# [EXERCISE GOAL]
Search the data below for "Tier"; list each line that holds it.

§ §

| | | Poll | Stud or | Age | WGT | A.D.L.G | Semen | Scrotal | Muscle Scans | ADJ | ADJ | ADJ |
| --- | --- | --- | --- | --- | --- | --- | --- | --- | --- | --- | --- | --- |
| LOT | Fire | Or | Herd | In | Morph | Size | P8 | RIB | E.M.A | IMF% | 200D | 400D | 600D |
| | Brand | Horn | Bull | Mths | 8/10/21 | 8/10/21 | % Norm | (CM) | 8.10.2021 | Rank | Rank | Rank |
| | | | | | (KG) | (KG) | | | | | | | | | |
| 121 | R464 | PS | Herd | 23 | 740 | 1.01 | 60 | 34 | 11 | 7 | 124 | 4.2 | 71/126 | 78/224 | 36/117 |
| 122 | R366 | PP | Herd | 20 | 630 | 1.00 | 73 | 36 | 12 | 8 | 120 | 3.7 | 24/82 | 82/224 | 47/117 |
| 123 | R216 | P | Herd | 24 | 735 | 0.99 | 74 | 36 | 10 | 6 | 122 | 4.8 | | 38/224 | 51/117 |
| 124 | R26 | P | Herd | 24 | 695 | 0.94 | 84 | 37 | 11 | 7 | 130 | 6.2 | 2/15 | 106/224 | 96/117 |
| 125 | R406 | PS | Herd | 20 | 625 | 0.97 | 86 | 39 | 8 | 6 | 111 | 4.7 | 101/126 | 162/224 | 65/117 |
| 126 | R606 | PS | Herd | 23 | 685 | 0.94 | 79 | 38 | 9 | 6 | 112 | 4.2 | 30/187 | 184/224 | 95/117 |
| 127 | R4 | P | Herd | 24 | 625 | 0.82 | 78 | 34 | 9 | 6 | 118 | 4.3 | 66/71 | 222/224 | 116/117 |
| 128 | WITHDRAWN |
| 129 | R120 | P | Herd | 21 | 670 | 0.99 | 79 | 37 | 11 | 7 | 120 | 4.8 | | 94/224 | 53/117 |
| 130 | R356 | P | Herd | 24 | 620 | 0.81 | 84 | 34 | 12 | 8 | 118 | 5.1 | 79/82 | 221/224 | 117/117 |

§ §

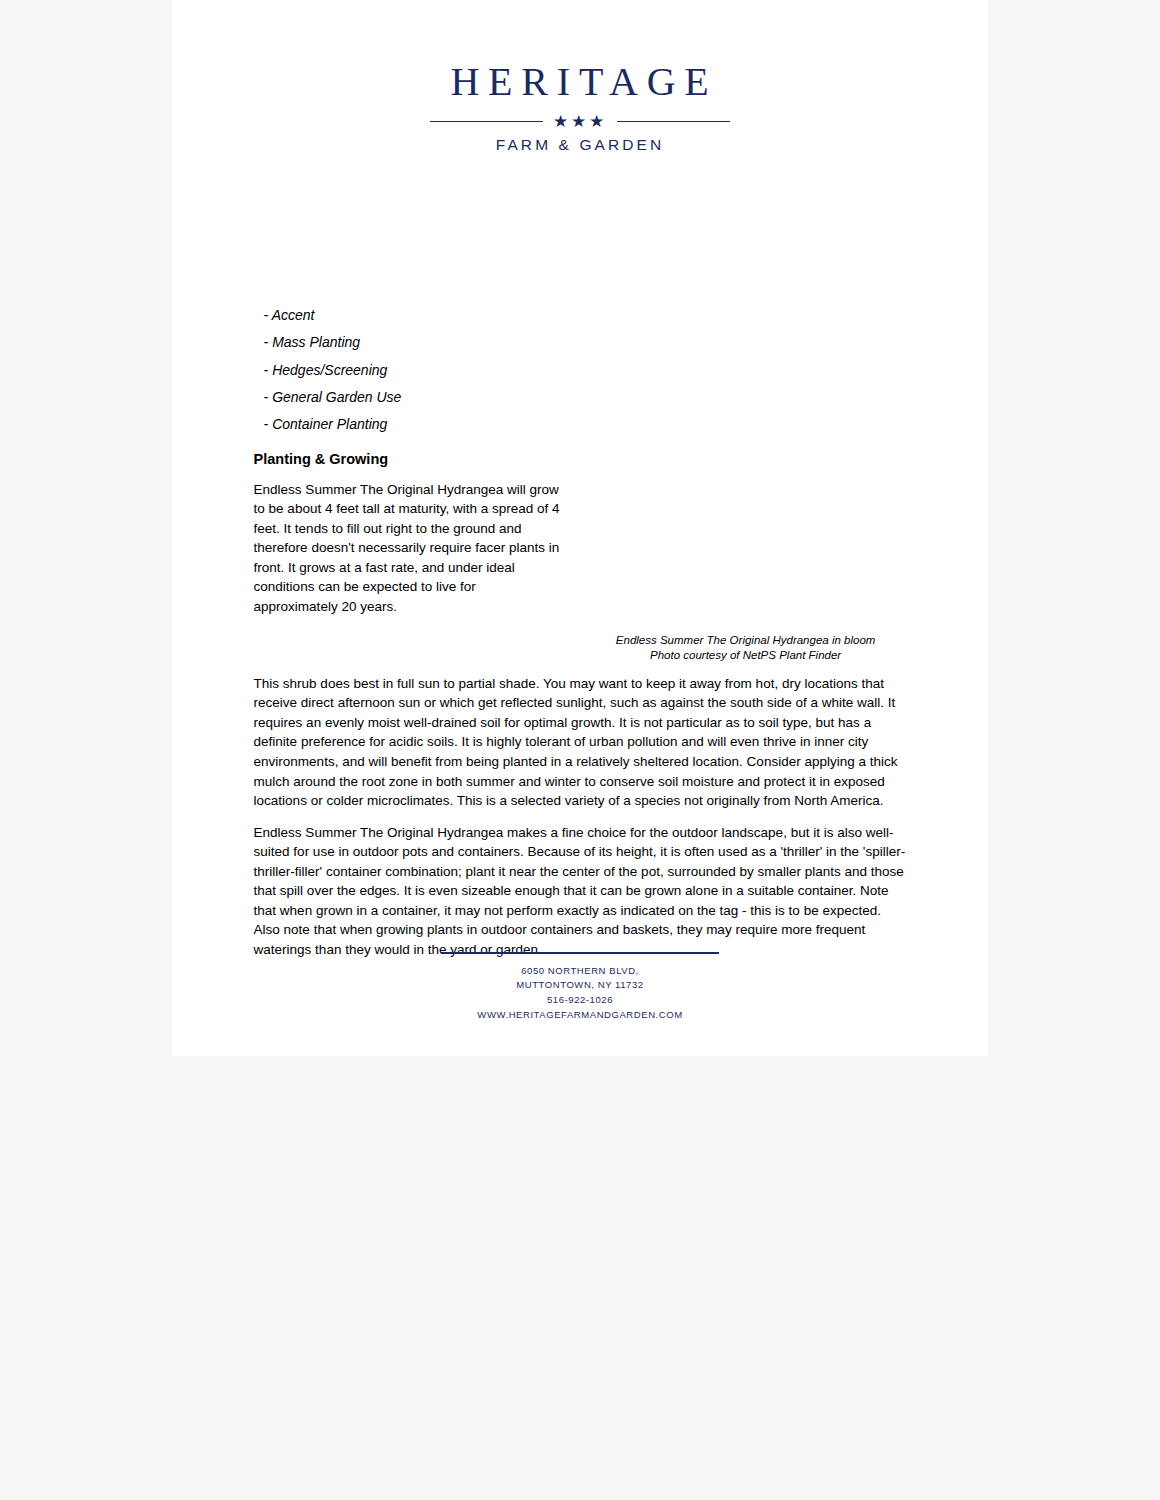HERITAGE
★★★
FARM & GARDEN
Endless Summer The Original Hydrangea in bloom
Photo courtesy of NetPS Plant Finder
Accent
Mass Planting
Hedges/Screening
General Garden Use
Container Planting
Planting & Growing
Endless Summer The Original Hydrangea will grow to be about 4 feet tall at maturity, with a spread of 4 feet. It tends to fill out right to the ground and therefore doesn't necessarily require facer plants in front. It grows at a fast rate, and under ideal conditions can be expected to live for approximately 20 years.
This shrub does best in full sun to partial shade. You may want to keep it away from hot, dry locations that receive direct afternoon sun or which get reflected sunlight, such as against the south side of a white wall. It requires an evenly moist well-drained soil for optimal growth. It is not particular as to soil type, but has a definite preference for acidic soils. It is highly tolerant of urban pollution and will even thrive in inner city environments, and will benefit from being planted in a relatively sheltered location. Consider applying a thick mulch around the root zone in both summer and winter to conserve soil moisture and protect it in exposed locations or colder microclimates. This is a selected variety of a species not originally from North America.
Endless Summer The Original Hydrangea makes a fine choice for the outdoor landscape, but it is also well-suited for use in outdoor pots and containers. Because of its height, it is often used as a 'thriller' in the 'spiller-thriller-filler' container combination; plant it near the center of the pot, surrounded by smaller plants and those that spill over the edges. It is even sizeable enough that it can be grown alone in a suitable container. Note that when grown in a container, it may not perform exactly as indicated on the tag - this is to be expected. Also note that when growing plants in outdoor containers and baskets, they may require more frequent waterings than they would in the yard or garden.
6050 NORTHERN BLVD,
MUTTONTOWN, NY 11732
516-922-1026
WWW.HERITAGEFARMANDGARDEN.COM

§ §

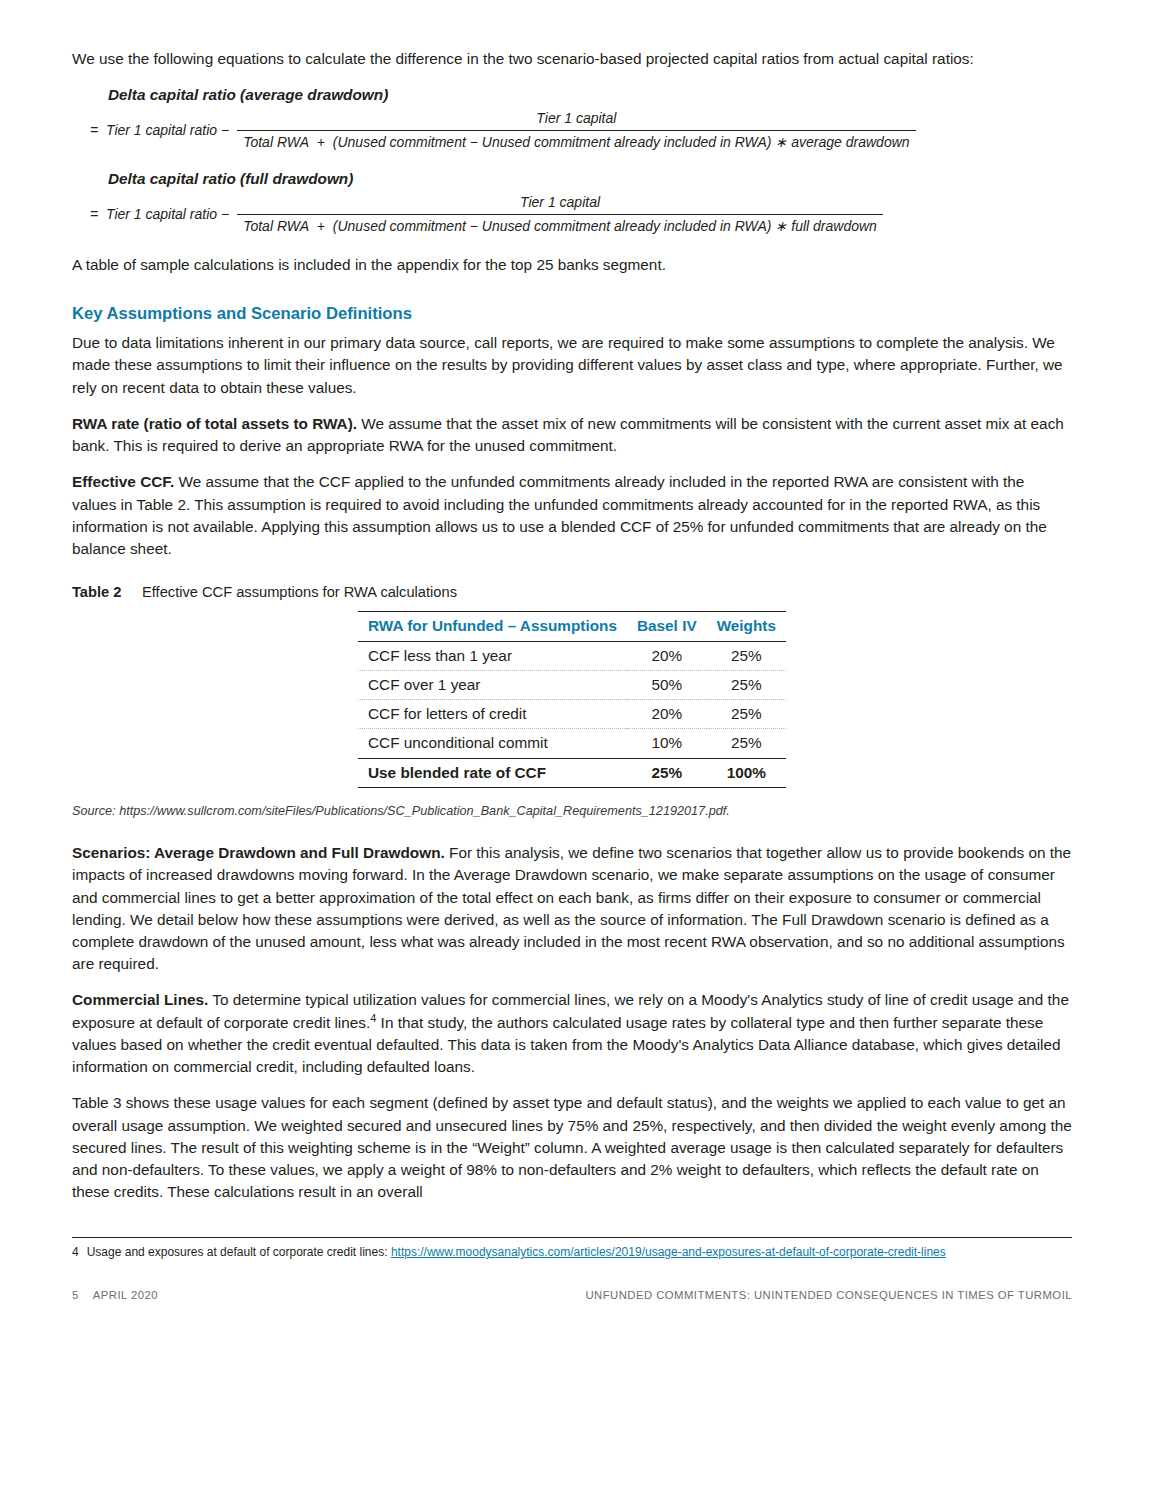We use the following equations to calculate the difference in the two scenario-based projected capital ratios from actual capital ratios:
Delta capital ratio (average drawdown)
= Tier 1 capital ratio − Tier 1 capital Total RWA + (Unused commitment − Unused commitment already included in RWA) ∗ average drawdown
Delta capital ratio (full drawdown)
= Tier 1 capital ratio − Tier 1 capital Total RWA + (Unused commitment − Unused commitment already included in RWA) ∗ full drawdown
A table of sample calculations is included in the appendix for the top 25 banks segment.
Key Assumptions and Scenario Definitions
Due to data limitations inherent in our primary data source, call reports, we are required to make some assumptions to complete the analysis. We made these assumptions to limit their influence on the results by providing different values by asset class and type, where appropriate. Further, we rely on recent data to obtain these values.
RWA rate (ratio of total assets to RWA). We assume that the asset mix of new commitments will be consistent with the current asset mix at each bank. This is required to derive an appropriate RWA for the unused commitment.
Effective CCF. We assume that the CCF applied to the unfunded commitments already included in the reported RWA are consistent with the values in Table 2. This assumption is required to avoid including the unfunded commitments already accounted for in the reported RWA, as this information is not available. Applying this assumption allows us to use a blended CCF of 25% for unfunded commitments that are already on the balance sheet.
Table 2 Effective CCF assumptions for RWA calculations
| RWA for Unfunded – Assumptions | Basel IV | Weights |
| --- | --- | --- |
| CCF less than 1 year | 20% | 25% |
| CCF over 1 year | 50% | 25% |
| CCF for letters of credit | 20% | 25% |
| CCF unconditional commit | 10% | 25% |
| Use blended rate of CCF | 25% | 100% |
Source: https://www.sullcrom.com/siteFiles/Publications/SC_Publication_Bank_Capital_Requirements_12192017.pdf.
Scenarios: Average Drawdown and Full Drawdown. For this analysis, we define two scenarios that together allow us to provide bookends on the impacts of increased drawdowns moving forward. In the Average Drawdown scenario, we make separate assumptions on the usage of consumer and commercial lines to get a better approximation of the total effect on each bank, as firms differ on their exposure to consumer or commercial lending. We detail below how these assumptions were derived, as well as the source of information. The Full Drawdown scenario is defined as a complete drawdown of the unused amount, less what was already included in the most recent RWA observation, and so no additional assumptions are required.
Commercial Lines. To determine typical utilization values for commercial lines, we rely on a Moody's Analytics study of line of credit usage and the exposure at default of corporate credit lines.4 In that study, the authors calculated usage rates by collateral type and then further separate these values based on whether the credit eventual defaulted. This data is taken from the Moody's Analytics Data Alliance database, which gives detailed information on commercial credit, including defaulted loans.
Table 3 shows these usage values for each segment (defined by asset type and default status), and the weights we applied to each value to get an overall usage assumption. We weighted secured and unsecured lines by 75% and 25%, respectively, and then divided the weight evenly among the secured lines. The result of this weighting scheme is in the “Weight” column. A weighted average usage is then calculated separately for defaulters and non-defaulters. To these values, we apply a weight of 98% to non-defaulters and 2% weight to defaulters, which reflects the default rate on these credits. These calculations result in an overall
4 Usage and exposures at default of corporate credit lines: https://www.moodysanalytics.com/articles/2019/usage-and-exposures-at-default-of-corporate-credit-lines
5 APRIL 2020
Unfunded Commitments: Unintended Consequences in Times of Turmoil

§ §

# [WRITTEN ANSWER]
= Tier 1 capital ratio − Tier 1 capital Total RWA + (Unused commitment − Unused commitment already included in RWA) ∗ average drawdown
= Tier 1 capital ratio − Tier 1 capital Total RWA + (Unused commitment − Unused commitment already included in RWA) ∗ full drawdown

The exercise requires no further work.